«Зависть» Юрия Олеши — шедевр советской русской прозы. Кроме «Зависти» вы здесь также найдете все главные произведения Олеши: «Три толстяка», «Ни дня без строчки» (и ее полная версия — «Книга прощания»), рассказы, статьи. Также здесь мы разместили две аудиоверсии «Зависти» — в начитках Е. Терновского и Н. Козия (оба в рамках проекта «Нигде не купишь»). Жанна Сизова писала о «Зависти»:
«В романе, написанном в середине двадцатых и изданном в 1927 году, не могло быть упоминания Бога — только вскользь. Как неартикулированная догадка, как интуитивное воспоминание проскальзывает мысль о том, что во всем происходящем существует нечто незыблемое, неизменное, постоянное. Христианские аллюзии в «Зависти» угадываются, хотя даны они в «обратной перспективе». Выразителем их в большинстве случаев является проповедник Иван Бабичев. В тексте мелькают быстрые, случайно оброненные и обретенные слухом штрихи: «До свиданья, мой милый. Меня везут на Голгофу», «вознесся над толпой», «вы ездите на авто, но ведь и мне не подобает ходить пешком» и т. д.» — читать полностью эссе Сизовой.
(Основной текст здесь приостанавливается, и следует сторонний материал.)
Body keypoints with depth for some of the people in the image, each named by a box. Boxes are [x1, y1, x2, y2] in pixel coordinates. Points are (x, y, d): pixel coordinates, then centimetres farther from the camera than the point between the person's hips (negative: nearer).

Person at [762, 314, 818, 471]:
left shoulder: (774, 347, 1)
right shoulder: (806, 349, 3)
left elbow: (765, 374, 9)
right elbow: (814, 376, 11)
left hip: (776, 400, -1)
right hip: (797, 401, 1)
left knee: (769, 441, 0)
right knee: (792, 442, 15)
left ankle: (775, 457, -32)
Цитата из «Книги прощания»:
«Ну, что, папа? Как тебе живется на родине? Ты написал мне, что служишь в гостинице в Гродно. Кем служишь, неизвестно. Может быть, номерным. Ты спрашиваешь, как живу я. Я стал нищим. Мы оба нищие, ты там, на родине, а я здесь, в новом мире. Нет, нет, не в переносном, а в буквальном смысле: я самый настоящий нищий, профессионал.
Мысль о том, чтобы стать нищим, пришла ко мне внезапно.
До меня были написаны книги, стихи, мировые поэмы, были высказаны мысли мудрецами — в древних религиях, в восточных: об уходе в пустыню.
Когда, я был в приготовительном классе, я помню, как в классе, где косо стоял столб солнца и вертелась в нем меловая пыль, сказали: «Толстой умер». И было известно, что перед смертью он ушел. Тоже нищий.
Это так, воспоминание.
Теперь эта мысль об обязанности моей стать нищим кажется мне вполне реальной.
И тут какие-то неясные положения, требующие философско-поэтического воплощения:
Христианство — коммунизм — грань новой эры, и я стою на этой грани с торбой на спине, — стою, опираясь на палку.
Я всё помню. Я всё могу вспомнить.
В твоей и маминой спальне висел на стене ковер с турками, курящими кальян, я вижу явственно хлеб с маслом, который подавали тебе в постель по утрам, я слышу запах твоей спальни, — сияет щель между ставен, кричат на улице разносчики, каждый день одни и те же и каждый в один и тот же собственный час. Я бы и теперь узнал того мороженщика в синей рубахе, который кричал, запрокидывая голову так, что видно было, как горло идет у него кольцами.
Тогда только входило в моду мороженое в вафлях. Нормально же отпускалось оно в стеклянных синих граненых рюмках, и давалась костяная ложечка… И запрещено было детям есть это мороженое, потому что изготовляли его из молока, в котором купались больные. Таков был слух.
О, этот слух, тиранивший наше детство! И бывало знаменитое, великое мороженое… То мороженое, которое подавалось к столу где-то на даче, где-то на именинах, раз в году, под летящими облаками, под раскачивающимися ветвями, когда свистели поезда, когда кто-то всходил на террасу с букетом в руке, какой-то господин с букетом роз в папиросной бумаге.
Вот о чем вспоминаю я на тринадцатом году революции, о мороженом, которым угощали буржуазных детей…
Не знаю, для чего, собственно говоря, писать дневник».